REQUIRED WORK
Rewrite the text of every item below as a JSON list of strings, with one string per line and any blank lines left out.

[Stored data entries]
::::::::::

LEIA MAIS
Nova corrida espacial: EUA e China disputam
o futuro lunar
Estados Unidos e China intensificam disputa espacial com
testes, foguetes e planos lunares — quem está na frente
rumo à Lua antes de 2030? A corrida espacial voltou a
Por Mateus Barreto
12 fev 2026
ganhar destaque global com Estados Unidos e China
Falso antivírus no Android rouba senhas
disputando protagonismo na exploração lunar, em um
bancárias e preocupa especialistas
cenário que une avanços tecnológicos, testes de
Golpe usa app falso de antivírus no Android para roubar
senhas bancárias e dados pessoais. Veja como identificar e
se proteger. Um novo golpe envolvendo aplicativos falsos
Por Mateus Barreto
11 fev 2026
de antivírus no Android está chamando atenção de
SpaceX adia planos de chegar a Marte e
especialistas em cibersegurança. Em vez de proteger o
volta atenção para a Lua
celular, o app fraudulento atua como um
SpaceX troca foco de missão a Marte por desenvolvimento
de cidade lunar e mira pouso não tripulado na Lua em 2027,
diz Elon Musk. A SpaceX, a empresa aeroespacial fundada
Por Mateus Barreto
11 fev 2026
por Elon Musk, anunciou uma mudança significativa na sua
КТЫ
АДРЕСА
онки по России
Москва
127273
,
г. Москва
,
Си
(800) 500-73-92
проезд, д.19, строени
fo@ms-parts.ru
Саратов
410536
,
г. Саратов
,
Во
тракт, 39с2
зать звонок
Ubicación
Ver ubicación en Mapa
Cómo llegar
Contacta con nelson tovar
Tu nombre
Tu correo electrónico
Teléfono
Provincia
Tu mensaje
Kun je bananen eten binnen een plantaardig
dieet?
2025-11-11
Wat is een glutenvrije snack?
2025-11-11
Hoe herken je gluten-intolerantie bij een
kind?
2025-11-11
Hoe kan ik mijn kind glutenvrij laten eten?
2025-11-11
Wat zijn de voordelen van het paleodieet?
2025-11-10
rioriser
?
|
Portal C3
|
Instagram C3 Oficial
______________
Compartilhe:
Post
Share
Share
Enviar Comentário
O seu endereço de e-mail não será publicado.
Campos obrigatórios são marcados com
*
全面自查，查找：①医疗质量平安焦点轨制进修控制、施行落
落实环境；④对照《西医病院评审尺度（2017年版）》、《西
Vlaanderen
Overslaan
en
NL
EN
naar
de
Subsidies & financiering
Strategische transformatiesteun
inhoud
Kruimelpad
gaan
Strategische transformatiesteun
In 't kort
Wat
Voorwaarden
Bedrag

::::::::::

ANSWER SECTION
[
  "LEIA MAIS",
  "Nova corrida espacial: EUA e China disputam",
  "o futuro lunar",
  "Estados Unidos e China intensificam disputa espacial com",
  "testes, foguetes e planos lunares — quem está na frente",
  "rumo à Lua antes de 2030? A corrida espacial voltou a",
  "Por Mateus Barreto",
  "12 fev 2026",
  "ganhar destaque global com Estados Unidos e China",
  "Falso antivírus no Android rouba senhas",
  "disputando protagonismo na exploração lunar, em um",
  "bancárias e preocupa especialistas",
  "cenário que une avanços tecnológicos, testes de",
  "Golpe usa app falso de antivírus no Android para roubar",
  "senhas bancárias e dados pessoais. Veja como identificar e",
  "se proteger. Um novo golpe envolvendo aplicativos falsos",
  "Por Mateus Barreto",
  "11 fev 2026",
  "de antivírus no Android está chamando atenção de",
  "SpaceX adia planos de chegar a Marte e",
  "especialistas em cibersegurança. Em vez de proteger o",
  "volta atenção para a Lua",
  "celular, o app fraudulento atua como um",
  "SpaceX troca foco de missão a Marte por desenvolvimento",
  "de cidade lunar e mira pouso não tripulado na Lua em 2027,",
  "diz Elon Musk. A SpaceX, a empresa aeroespacial fundada",
  "Por Mateus Barreto",
  "11 fev 2026",
  "por Elon Musk, anunciou uma mudança significativa na sua",
  "КТЫ",
  "АДРЕСА",
  "онки по России",
  "Москва",
  "127273",
  ",",
  "г. Москва",
  ",",
  "Си",
  "(800) 500-73-92",
  "проезд, д.19, строени",
  "fo@ms-parts.ru",
  "Саратов",
  "410536",
  ",",
  "г. Саратов",
  ",",
  "Во",
  "тракт, 39с2",
  "зать звонок",
  "Ubicación",
  "Ver ubicación en Mapa",
  "Cómo llegar",
  "Contacta con nelson tovar",
  "Tu nombre",
  "Tu correo electrónico",
  "Teléfono",
  "Provincia",
  "Tu mensaje",
  "Kun je bananen eten binnen een plantaardig",
  "dieet?",
  "2025-11-11",
  "Wat is een glutenvrije snack?",
  "2025-11-11",
  "Hoe herken je gluten-intolerantie bij een",
  "kind?",
  "2025-11-11",
  "Hoe kan ik mijn kind glutenvrij laten eten?",
  "2025-11-11",
  "Wat zijn de voordelen van het paleodieet?",
  "2025-11-10",
  "rioriser",
  "?",
  "|",
  "Portal C3",
  "|",
  "Instagram C3 Oficial",
  "______________",
  "Compartilhe:",
  "Post",
  "Share",
  "Share",
  "Enviar Comentário",
  "O seu endereço de e-mail não será publicado.",
  "Campos obrigatórios são marcados com",
  "*",
  "全面自查，查找：①医疗质量平安焦点轨制进修控制、施行落",
  "落实环境；④对照《西医病院评审尺度（2017年版）》、《西",
  "Vlaanderen",
  "Overslaan",
  "en",
  "NL",
  "EN",
  "naar",
  "de",
  "Subsidies & financiering",
  "Strategische transformatiesteun",
  "inhoud",
  "Kruimelpad",
  "gaan",
  "Strategische transformatiesteun",
  "In 't kort",
  "Wat",
  "Voorwaarden",
  "Bedrag"
]